This goes for non-relationship things as well.  If you email someone that you're too tired to go to their party, but you really aren't going because you heard about another party that you want to hit up, they're more likely to find out now.  You could tell *everyone* at the party not to post online that you went, but that's a lot of work, it requires their cooperation, and it makes you look bad.  

I imagine that relatively soon there will be "stalker" software that will track a person's appearances, actions, and movements across multiple social networks and location-based services, allowing you to synthesize all online information about them available to you into a coherent story of their actions.  However, it won't be called "StalkPro"... it will be something more like "FriendFinderPro" and will be marketed as a way of seeing what cool stuff a specific friend is up to and what you could join in on.  It will be the newest, most efficient way to catch up on what the people you care about are up to.  Everyone will love it.  

Opting out of the digital world entirely is not an option, since others will post about you.  So ultimately, the only two options are to live honestly or quickly acquire a reputation for being dishonest.  Your choice.  

Date: 2010-12-05 05:01 am (UTC)
From: [identity profile] nasu-dengaku.livejournal.com
Well-partitioned and open is an interesting mix -- if I understand you correctly, you make everything public so people can find more out if they want to know more, but you do make efforts to keep your different manifestations of your identity for different spheres of life separate so that people who don't google you don't find out more? Or did you mean something different?

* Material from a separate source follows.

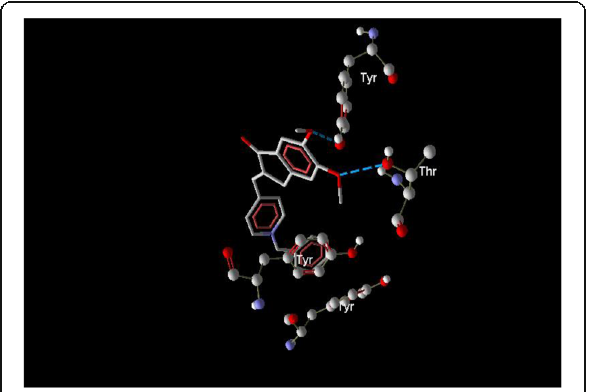
Fig. 6 Hydrophobic interaction of donepezil in the active site of AChE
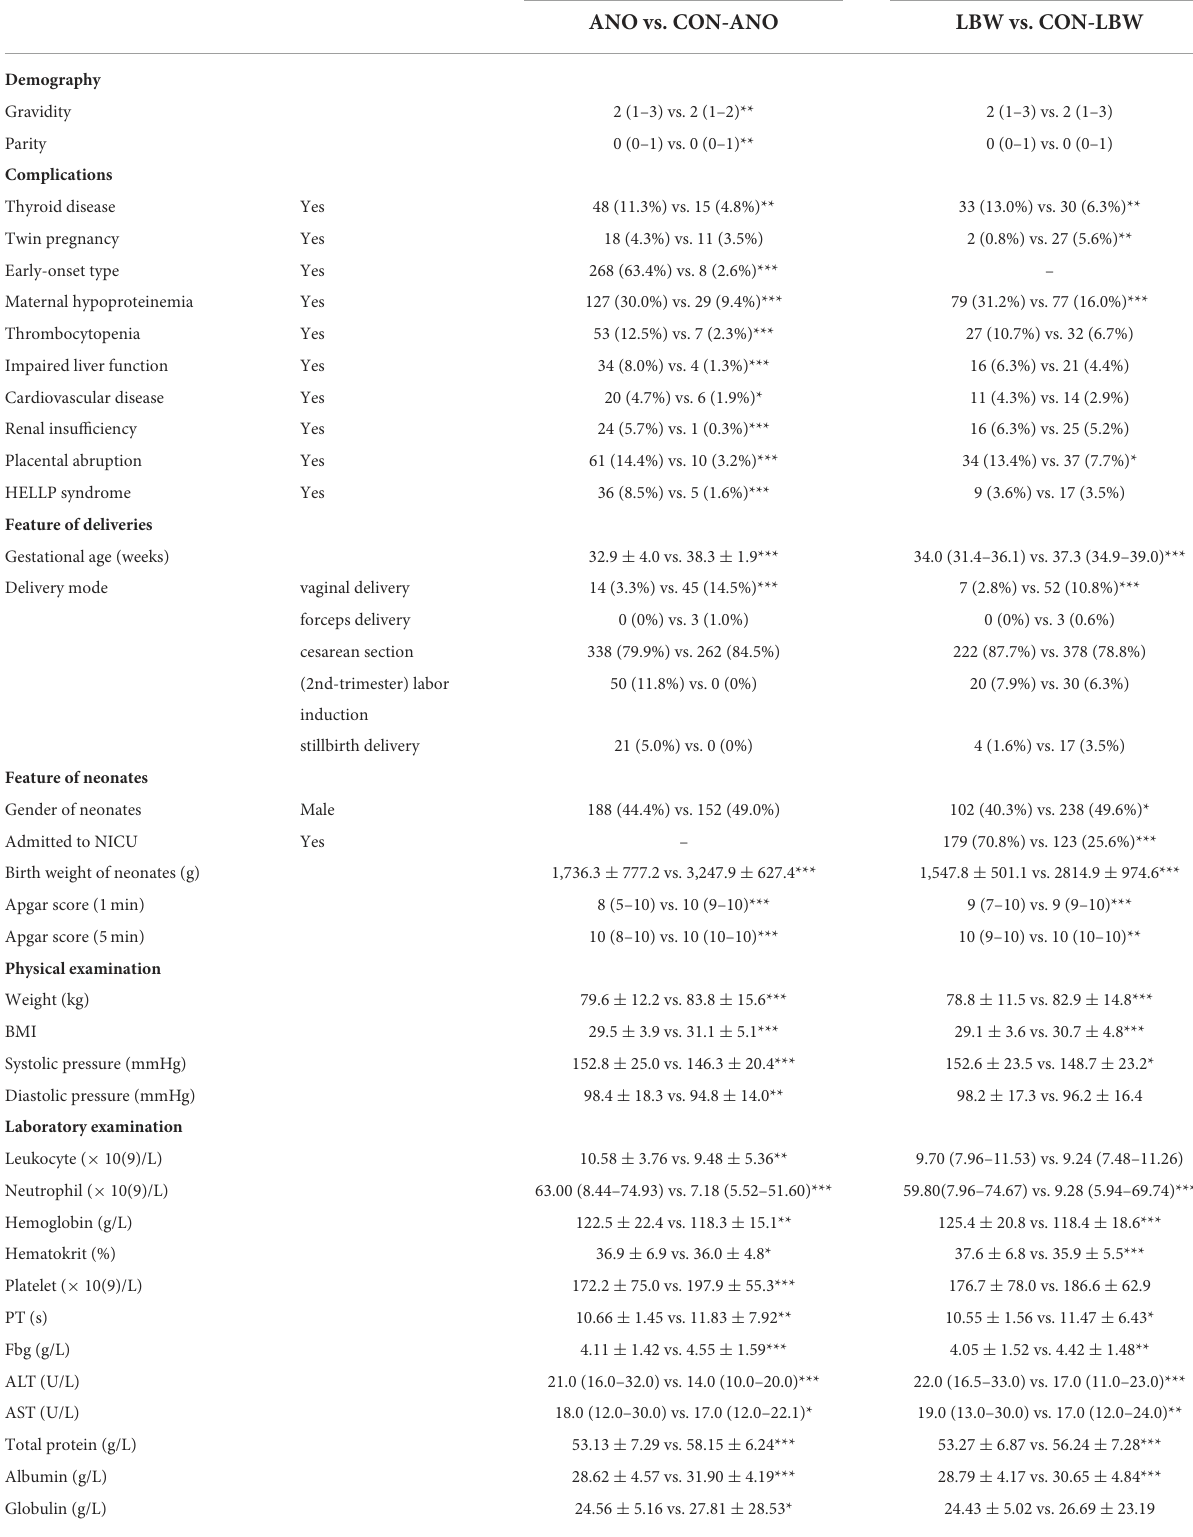
TABLE 5 Variables with statistical significance between adverse neonatal outcomes group and control group.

Date: 2010-12-05 05:33 am (UTC)
From: [identity profile] dichro.livejournal.com
That's about the shape of it, yes. Luckily, I find talking about other people to be vastly more interesting than talking about myself, so restricting the set of subjects that I bring up in any given conversation is no burden. Having friends with less decorum around often results in breaches of the principle though, and I do confess to enjoying the effects when that happens; I just wouldn't choose to trigger it myself.